Extracted records

::::

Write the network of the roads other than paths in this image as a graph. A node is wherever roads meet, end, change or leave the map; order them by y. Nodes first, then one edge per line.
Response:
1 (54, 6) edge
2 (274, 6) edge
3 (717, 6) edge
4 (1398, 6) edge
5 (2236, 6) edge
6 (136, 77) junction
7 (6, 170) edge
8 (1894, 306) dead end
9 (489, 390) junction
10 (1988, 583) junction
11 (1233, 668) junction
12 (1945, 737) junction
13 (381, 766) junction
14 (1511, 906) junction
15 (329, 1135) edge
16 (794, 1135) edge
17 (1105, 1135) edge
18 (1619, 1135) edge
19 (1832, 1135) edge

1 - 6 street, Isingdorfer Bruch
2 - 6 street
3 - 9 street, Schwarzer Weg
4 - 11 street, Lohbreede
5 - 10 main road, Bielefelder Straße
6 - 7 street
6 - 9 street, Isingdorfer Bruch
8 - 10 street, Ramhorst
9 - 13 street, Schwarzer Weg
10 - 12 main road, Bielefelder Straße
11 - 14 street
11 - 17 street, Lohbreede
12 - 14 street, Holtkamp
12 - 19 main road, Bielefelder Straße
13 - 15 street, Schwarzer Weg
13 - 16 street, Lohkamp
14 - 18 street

::::

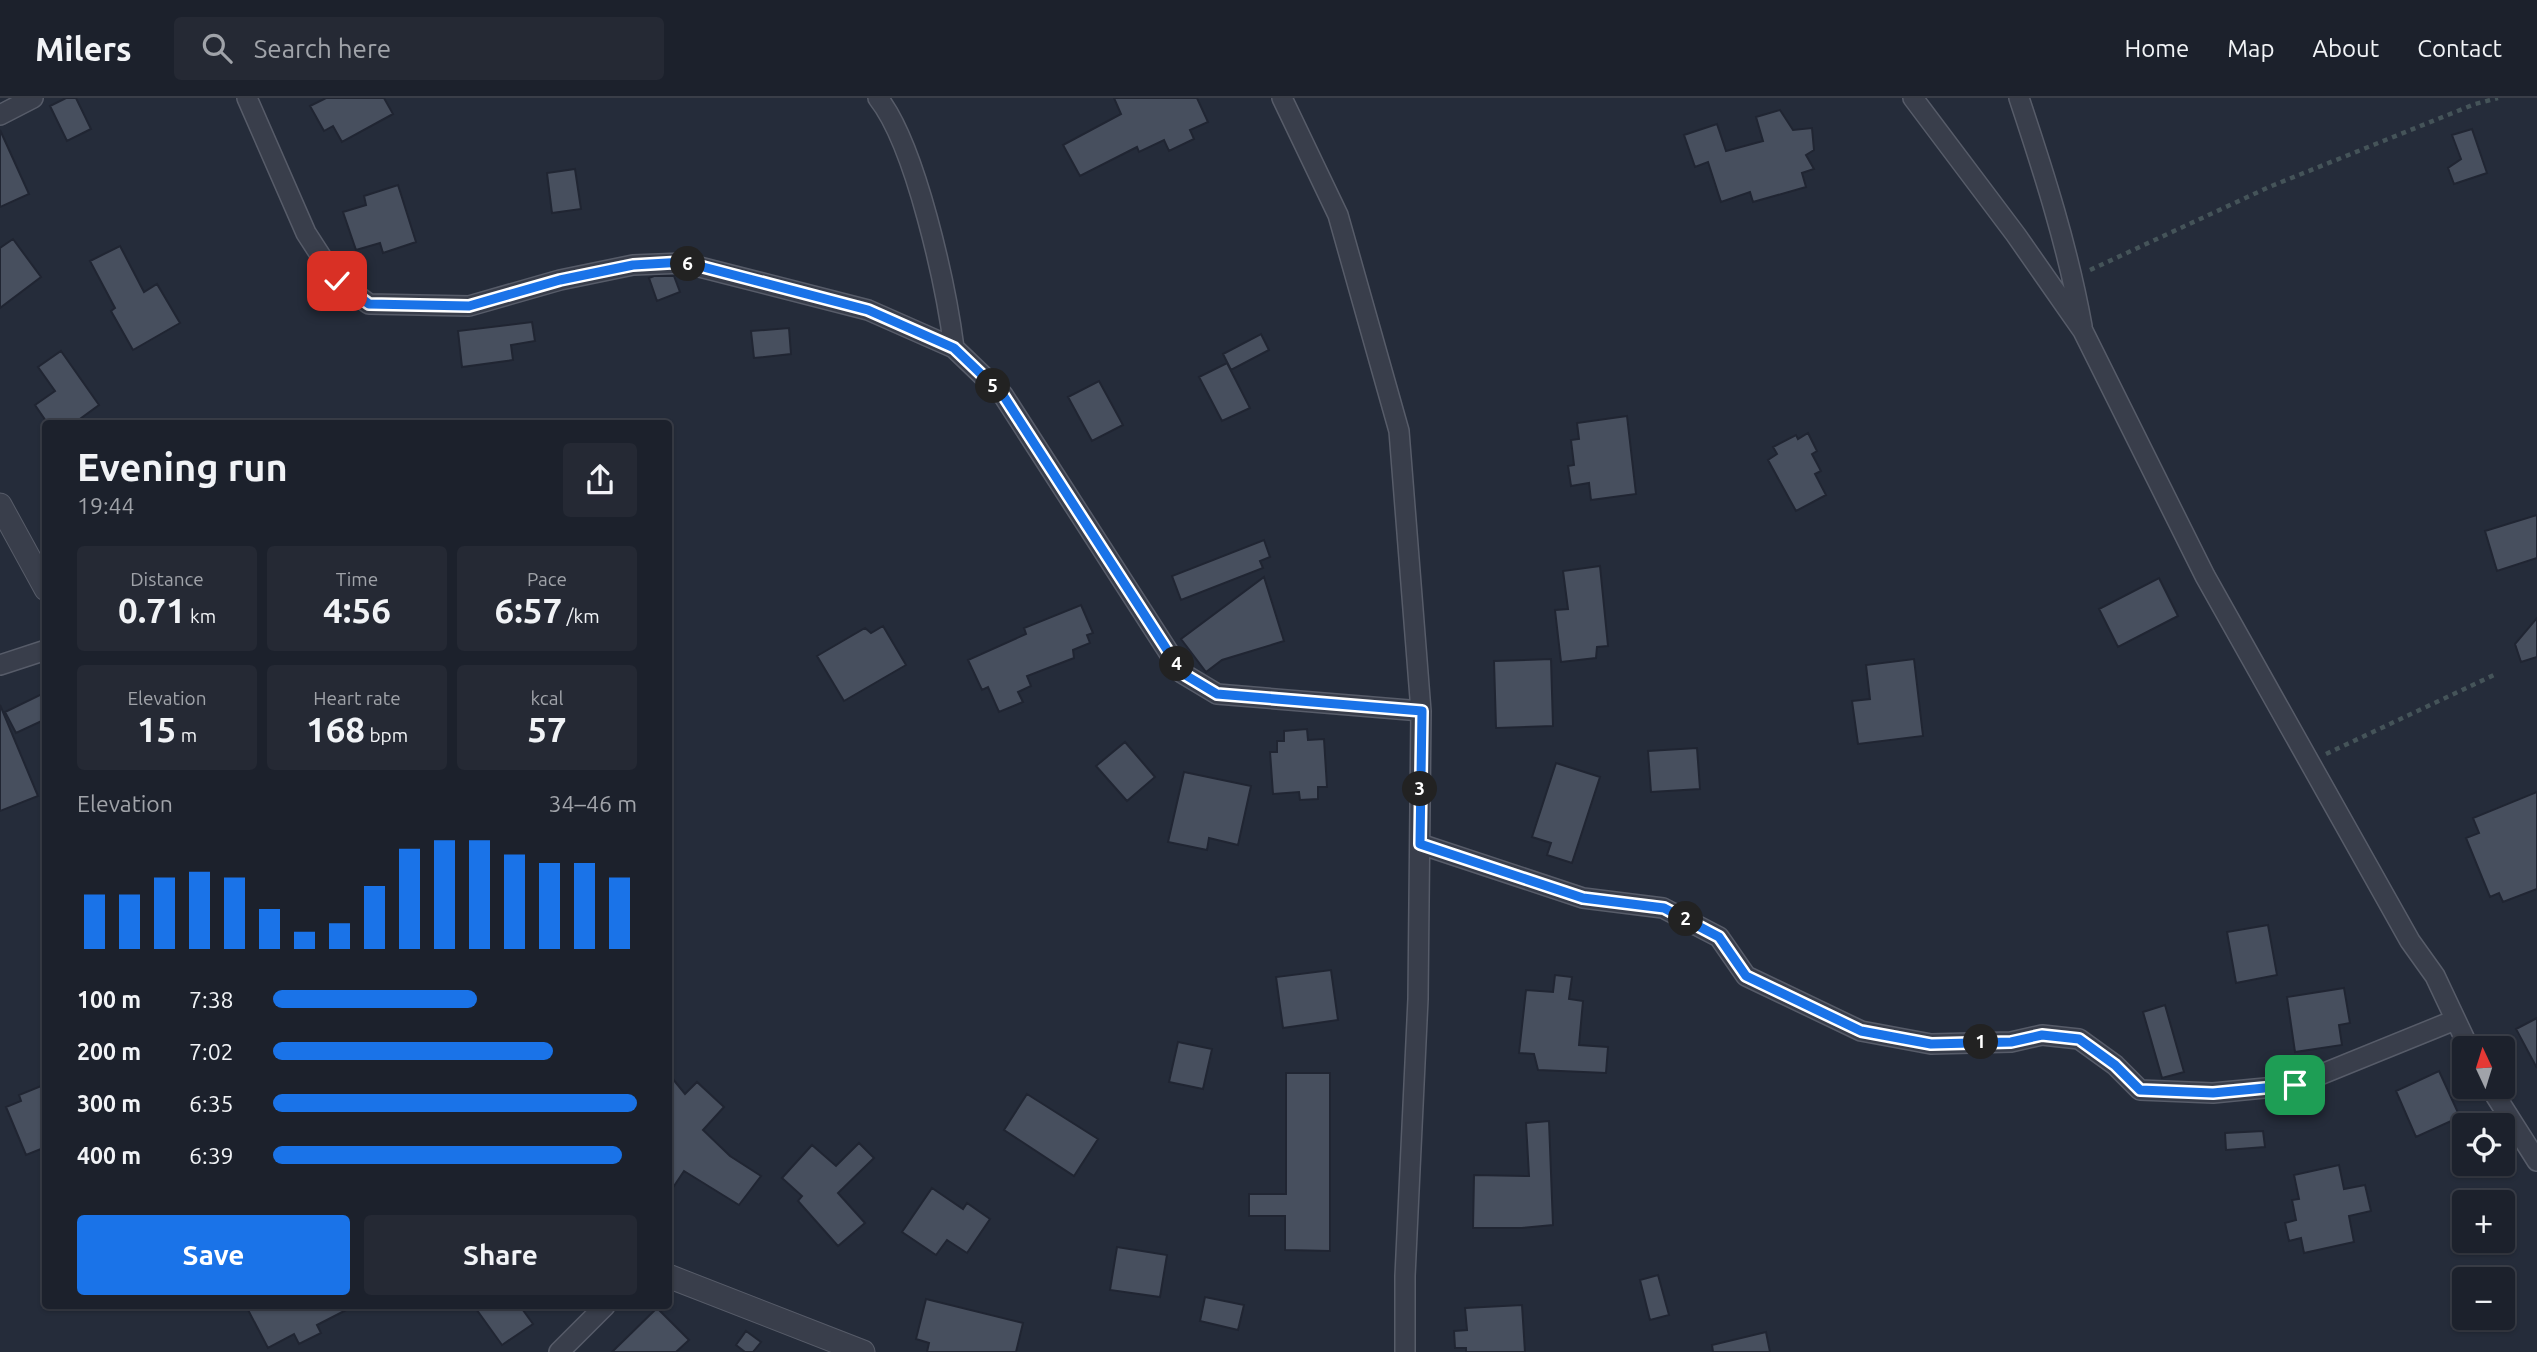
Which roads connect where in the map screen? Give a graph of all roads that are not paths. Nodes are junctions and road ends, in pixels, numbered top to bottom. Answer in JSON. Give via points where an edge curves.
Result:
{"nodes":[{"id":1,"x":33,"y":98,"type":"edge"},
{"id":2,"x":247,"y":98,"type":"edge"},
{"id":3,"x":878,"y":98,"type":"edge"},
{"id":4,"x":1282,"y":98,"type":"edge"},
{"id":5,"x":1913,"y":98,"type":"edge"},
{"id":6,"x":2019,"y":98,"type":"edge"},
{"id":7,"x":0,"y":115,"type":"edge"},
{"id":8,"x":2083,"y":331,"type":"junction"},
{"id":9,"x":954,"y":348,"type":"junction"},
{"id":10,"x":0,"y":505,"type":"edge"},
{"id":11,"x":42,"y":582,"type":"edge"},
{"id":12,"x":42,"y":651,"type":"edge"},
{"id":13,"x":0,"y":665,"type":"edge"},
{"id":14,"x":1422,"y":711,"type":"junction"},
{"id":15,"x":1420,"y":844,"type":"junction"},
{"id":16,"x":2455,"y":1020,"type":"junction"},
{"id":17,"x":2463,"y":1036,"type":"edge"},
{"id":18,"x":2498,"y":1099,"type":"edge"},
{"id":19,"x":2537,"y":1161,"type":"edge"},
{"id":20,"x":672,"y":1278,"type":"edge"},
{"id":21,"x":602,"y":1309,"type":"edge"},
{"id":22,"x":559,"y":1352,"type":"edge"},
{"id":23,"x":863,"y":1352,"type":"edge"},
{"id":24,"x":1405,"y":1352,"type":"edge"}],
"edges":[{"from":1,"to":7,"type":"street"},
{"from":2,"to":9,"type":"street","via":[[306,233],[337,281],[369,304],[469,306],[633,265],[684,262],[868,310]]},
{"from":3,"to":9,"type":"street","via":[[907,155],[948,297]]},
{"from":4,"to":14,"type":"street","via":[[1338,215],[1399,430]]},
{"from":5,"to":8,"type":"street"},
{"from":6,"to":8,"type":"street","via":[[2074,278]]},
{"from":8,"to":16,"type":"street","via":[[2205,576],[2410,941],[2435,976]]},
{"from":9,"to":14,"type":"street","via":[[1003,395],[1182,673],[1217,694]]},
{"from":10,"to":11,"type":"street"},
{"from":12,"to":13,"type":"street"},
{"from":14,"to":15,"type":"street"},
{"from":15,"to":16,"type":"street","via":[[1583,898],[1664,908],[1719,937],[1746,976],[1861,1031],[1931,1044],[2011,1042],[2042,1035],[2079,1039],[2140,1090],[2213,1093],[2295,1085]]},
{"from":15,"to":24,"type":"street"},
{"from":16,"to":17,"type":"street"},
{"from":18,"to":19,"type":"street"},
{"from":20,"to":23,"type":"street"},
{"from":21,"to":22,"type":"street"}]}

::::

■ WHAT IS REQUIRED: Pull out every line above that holds the word "graph".

■ RESULT FOR THIS TASK:
Write the network of the roads other than paths in this image as a graph. A node is wherever roads meet, end, change or leave the map; order them by y. Nodes first, then one edge per line.
Which roads connect where in the map screen? Give a graph of all roads that are not paths. Nodes are junctions and road ends, in pixels, numbered top to bottom. Answer in JSON. Give via points where an edge curves.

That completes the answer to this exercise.